Empreendimento imobiliário
O curioso é que essa relação pouco reflexiva de certa arte é comum a uma Bienal pretensamente crítica e a uma mostra que se dedica a limpar a barra de um empreendimento imobiliário, no mínimo, controverso. Na exposição do Hospital Matarazzo, o que fala mais alto é a mistificação de um prédio. Assim como o conflito político é o tema da Bienal, a sede da exposição é o tema de Feito por brasileiros.
A exposição é o abre-alas de um empreendimento imobiliário, ainda não autorizado, que pretende fazer na área do hospital um shopping center e um hotel de luxo, seis estrelas. Quem toca é um grupo francês chamado Allard. O investimento é alto e se esperam lucros astronômicos.
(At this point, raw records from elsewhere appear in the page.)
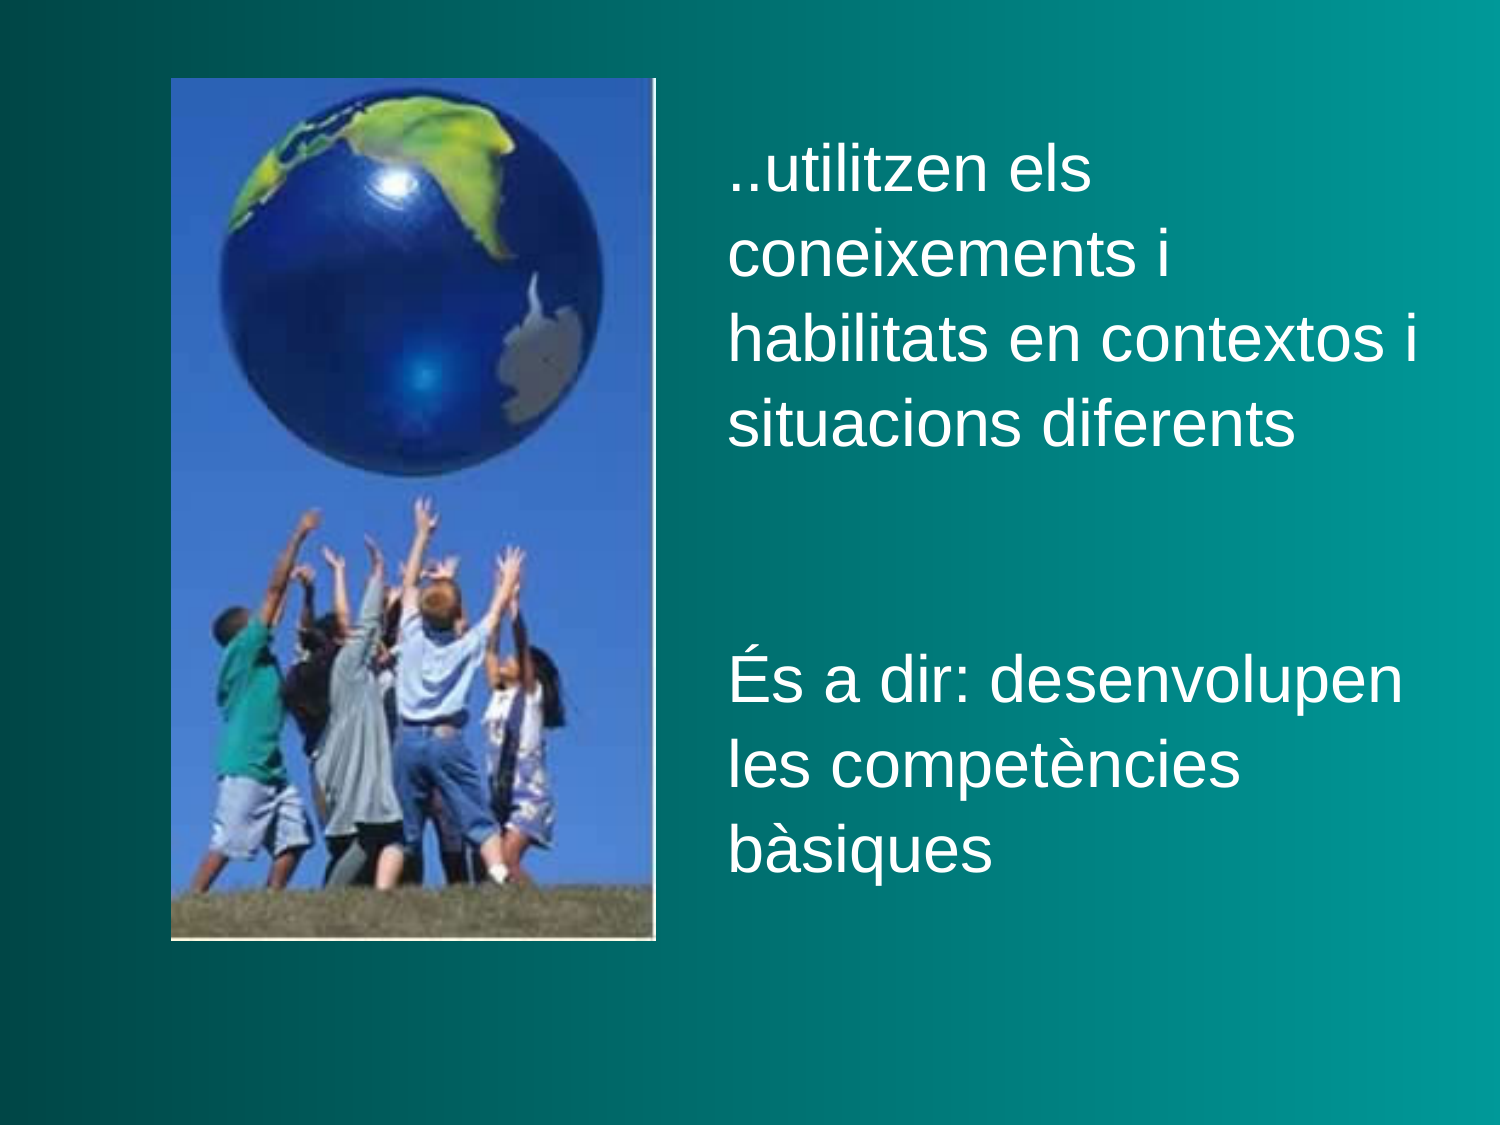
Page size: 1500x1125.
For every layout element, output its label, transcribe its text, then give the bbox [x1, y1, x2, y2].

text_box ..utilitzen els coneixements i habilitats en contextos i situacions diferents És a dir: desenvolupen les competències bàsiques [712, 112, 1438, 895]
picture [171, 78, 656, 941]
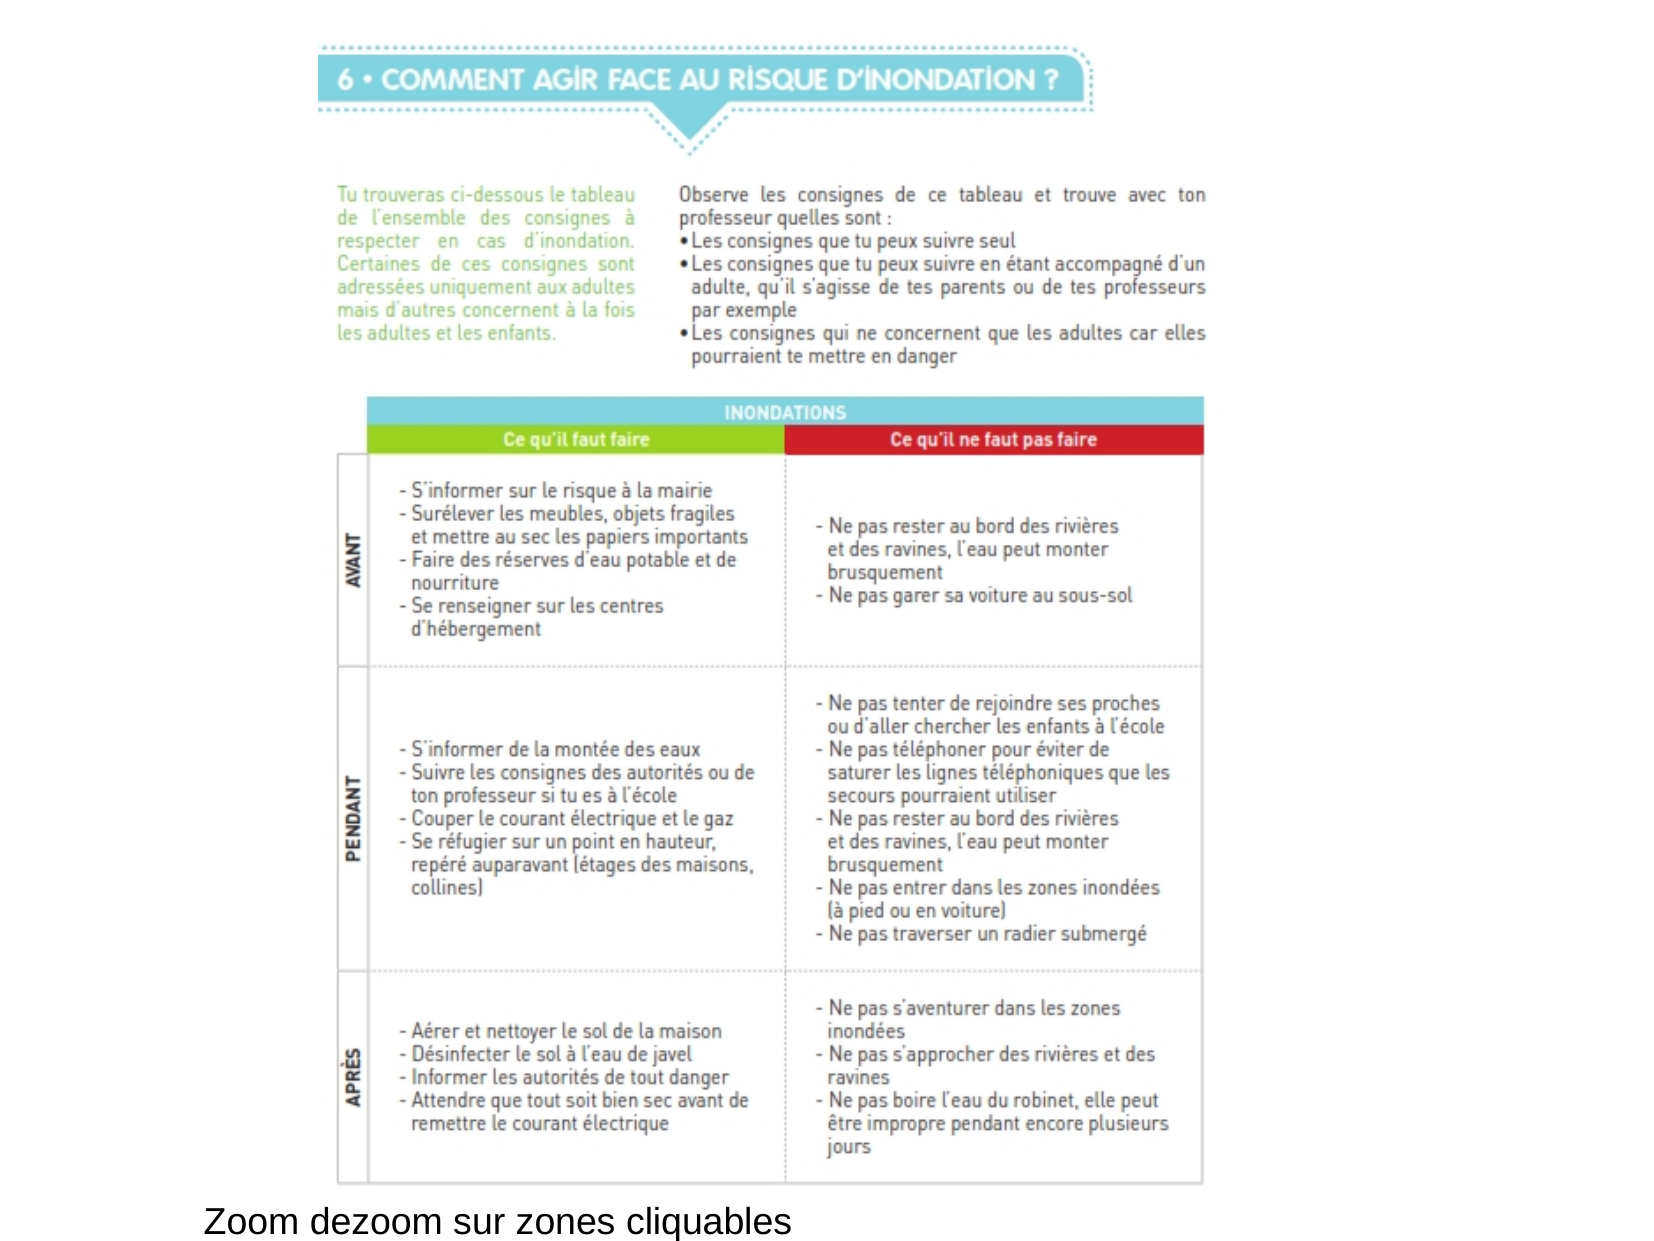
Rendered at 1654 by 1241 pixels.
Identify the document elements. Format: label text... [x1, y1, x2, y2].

Obra de Arne Quinze na entrada do Hospital Matarazzo
A maior parte dos trabalhos lembra uma cenografia. Sugere que naquele prédio, largado à sua própria sorte, coisas aconteceram. Por vezes, o trabalho reúne a memória pitoresca do hospital, como na instalação de Vik Muniz. Em outros momentos, sugere acontecimentos na ruína, algo que acontece ali, longe dos olhos e celulares com máquina fotográfica dos espectadores, como os trabalhos de Cinthia Marcelle, Arthur Lescher, Dora Longo Bahia. Por melhor que seja a intenção dos artistas, o que aparece é a transformação de um prédio sem graça em um acontecimento espetacular. Enquanto eu tomava essas notas, 30 mil pessoas tiravam fotos de si mesmas com o telefone celular.
Algumas obras são propícias para os tais selfies. Os trabalhos de Arne Quinze e Kenny Scharf parecem ter sido feitos para isso. Aliás, são monumentos vivos do envelhecimento da linguagem da instalação. Nunca vi trabalhos tão parecidos com a decoração de lojas conceito. Cansei de ver tendas como a de Quinze em eventos luxuosos.
Até trabalhos de bons artistas, ali, fazem figuração. É a arte show-room, a serviço da monumentalização do nada. Pior, a serviço do fetiche da especulação imobiliária. E a adesão dos trabalhos ao movimento de autovalorização do empreendimento é tamanha que, em muitas legendas, o nome do artista é acompanhado do nome do patrocinador, com a mesma tipografia, com o mesmo destaque.
Estou convencido de que essa adesão da obra aos expedientes especulativos de um grupo econômico só é possível depois da desvalorização da complexidade e da reflexividade na arte. Aliás, crítica empreendida por esta Bienal, a plenos pulmões. Em uma exposição e em outra, sobra pouca coisa para ver, tudo parece mais ou menos o mesmo. A produção dos artistas é achatada, torna-se curiosidade que nos informa sobre determinados temas. Está tudo a serviço de quem fez a encomenda. Danem-se as reflexões individuais. Aliás, como nesses escritórios pontocom, o trabalho solitário, meditativo, é mal visto. Vem daí a festa dos coletivos.
Bem, talvez a recusa sistemática à autonomia reflexiva da arte tenha nos levado a tal barafunda. Com ela, talvez os artistas se recusassem a participar de exposições como essa do Hospital Matarazzo. O meio de arte parece cantar em pensamento a música do Cartola: “(…) se eu tivesse autonomia, se eu pudesse gritaria, não vou, não quero”.
Infelizmente, o que se escuta é Alegria, alegria, do Caetano Veloso, em ritmo de adesão: “Eu vou. Por que não? Por que não?”.
NOTAS:
[1]MAMMÌ, Lorenzo: “A arte depois da arte”, em O que resta: Arte e crítica de arte. São Paulo, Companhia das Letras, 2012 (p.14).
[2]Esse lado religioso, maniqueísta, vem um pouco da forma. A pintura parece vir das capas de disco da gravadora de heavy metal mineira Cogumelo ou das capas de disco do Slayer (aliás, um motivo para eu simpatizar com o trabalho).